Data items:
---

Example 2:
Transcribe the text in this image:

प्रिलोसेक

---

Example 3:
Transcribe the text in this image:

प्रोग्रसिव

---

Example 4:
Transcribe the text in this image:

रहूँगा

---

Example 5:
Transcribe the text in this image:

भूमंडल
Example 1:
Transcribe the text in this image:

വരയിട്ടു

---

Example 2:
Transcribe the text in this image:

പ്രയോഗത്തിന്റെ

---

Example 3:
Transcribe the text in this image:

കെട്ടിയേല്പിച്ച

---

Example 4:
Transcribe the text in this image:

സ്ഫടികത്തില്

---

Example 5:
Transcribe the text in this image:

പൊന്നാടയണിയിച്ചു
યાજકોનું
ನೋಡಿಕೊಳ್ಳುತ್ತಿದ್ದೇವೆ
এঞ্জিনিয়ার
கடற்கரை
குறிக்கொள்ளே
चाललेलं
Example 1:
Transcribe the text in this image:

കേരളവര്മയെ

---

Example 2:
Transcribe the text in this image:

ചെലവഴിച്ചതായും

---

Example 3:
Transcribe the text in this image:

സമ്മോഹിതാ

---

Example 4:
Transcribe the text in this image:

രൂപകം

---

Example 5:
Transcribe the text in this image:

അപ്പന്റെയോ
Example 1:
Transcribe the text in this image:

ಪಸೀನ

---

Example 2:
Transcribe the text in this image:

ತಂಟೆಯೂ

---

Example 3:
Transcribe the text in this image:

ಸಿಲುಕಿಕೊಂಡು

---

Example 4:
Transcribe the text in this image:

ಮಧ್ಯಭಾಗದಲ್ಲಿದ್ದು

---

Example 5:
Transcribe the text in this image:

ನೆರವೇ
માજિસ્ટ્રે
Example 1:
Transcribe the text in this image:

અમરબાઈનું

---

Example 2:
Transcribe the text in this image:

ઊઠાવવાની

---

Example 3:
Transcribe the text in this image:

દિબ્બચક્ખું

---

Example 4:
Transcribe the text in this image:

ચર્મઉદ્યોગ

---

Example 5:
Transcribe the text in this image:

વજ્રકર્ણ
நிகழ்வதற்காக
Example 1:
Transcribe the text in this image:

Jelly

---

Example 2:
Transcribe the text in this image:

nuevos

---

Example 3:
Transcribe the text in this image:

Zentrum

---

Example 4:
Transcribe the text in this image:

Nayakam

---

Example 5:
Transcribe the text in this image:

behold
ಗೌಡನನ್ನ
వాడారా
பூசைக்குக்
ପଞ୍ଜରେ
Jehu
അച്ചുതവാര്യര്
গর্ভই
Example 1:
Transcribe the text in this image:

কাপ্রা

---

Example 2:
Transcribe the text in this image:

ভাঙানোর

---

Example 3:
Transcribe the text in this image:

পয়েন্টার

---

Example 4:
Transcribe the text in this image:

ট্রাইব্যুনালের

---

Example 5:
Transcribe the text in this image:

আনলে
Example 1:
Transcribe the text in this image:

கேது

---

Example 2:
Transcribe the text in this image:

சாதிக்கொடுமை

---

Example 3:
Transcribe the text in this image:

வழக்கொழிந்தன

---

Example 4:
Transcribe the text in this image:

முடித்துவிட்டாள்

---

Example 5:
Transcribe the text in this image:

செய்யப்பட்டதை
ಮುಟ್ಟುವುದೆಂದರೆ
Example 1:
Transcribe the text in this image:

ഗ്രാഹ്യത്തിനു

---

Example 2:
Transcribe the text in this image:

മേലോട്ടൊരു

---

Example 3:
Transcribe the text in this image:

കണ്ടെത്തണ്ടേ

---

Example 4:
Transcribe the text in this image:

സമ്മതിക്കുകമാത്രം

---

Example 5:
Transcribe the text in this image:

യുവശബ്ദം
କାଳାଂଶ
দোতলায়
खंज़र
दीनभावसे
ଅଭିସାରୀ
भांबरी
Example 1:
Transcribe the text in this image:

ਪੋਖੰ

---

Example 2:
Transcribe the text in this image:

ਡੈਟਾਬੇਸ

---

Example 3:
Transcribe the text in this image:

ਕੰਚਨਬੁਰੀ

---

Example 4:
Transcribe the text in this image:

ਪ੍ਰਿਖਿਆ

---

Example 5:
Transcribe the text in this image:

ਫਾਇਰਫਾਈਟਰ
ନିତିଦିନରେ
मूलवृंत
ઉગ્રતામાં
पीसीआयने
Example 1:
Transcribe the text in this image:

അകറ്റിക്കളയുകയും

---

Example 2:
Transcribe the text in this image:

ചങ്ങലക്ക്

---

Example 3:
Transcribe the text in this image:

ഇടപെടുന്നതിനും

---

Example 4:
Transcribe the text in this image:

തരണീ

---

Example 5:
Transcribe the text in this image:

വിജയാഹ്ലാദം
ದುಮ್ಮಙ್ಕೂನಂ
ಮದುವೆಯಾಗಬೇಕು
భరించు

§ **WORK TO BE COMPLETED**: Give the lines of the records as a numbered list, omitting blank lines. Start with the first line of the records and end with the line containing "ট্রাইব্যুনালের", including both.

§ **FULL OUTPUT**:
1. ---
2. Example 2:
3. Transcribe the text in this image:
4. प्रिलोसेक
5. ---
6. Example 3:
7. Transcribe the text in this image:
8. प्रोग्रसिव
9. ---
10. Example 4:
11. Transcribe the text in this image:
12. रहूँगा
13. ---
14. Example 5:
15. Transcribe the text in this image:
16. भूमंडल
17. Example 1:
18. Transcribe the text in this image:
19. വരയിട്ടു
20. ---
21. Example 2:
22. Transcribe the text in this image:
23. പ്രയോഗത്തിന്റെ
24. ---
25. Example 3:
26. Transcribe the text in this image:
27. കെട്ടിയേല്പിച്ച
28. ---
29. Example 4:
30. Transcribe the text in this image:
31. സ്ഫടികത്തില്
32. ---
33. Example 5:
34. Transcribe the text in this image:
35. പൊന്നാടയണിയിച്ചു
36. યાજકોનું
37. ನೋಡಿಕೊಳ್ಳುತ್ತಿದ್ದೇವೆ
38. এঞ্জিনিয়ার
39. கடற்கரை
40. குறிக்கொள்ளே
41. चाललेलं
42. Example 1:
43. Transcribe the text in this image:
44. കേരളവര്മയെ
45. ---
46. Example 2:
47. Transcribe the text in this image:
48. ചെലവഴിച്ചതായും
49. ---
50. Example 3:
51. Transcribe the text in this image:
52. സമ്മോഹിതാ
53. ---
54. Example 4:
55. Transcribe the text in this image:
56. രൂപകം
57. ---
58. Example 5:
59. Transcribe the text in this image:
60. അപ്പന്റെയോ
61. Example 1:
62. Transcribe the text in this image:
63. ಪಸೀನ
64. ---
65. Example 2:
66. Transcribe the text in this image:
67. ತಂಟೆಯೂ
68. ---
69. Example 3:
70. Transcribe the text in this image:
71. ಸಿಲುಕಿಕೊಂಡು
72. ---
73. Example 4:
74. Transcribe the text in this image:
75. ಮಧ್ಯಭಾಗದಲ್ಲಿದ್ದು
76. ---
77. Example 5:
78. Transcribe the text in this image:
79. ನೆರವೇ
80. માજિસ્ટ્રે
81. Example 1:
82. Transcribe the text in this image:
83. અમરબાઈનું
84. ---
85. Example 2:
86. Transcribe the text in this image:
87. ઊઠાવવાની
88. ---
89. Example 3:
90. Transcribe the text in this image:
91. દિબ્બચક્ખું
92. ---
93. Example 4:
94. Transcribe the text in this image:
95. ચર્મઉદ્યોગ
96. ---
97. Example 5:
98. Transcribe the text in this image:
99. વજ્રકર્ણ
100. நிகழ்வதற்காக
101. Example 1:
102. Transcribe the text in this image:
103. Jelly
104. ---
105. Example 2:
106. Transcribe the text in this image:
107. nuevos
108. ---
109. Example 3:
110. Transcribe the text in this image:
111. Zentrum
112. ---
113. Example 4:
114. Transcribe the text in this image:
115. Nayakam
116. ---
117. Example 5:
118. Transcribe the text in this image:
119. behold
120. ಗೌಡನನ್ನ
121. వాడారా
122. பூசைக்குக்
123. ପଞ୍ଜରେ
124. Jehu
125. അച്ചുതവാര്യര്
126. গর্ভই
127. Example 1:
128. Transcribe the text in this image:
129. কাপ্রা
130. ---
131. Example 2:
132. Transcribe the text in this image:
133. ভাঙানোর
134. ---
135. Example 3:
136. Transcribe the text in this image:
137. পয়েন্টার
138. ---
139. Example 4:
140. Transcribe the text in this image:
141. ট্রাইব্যুনালের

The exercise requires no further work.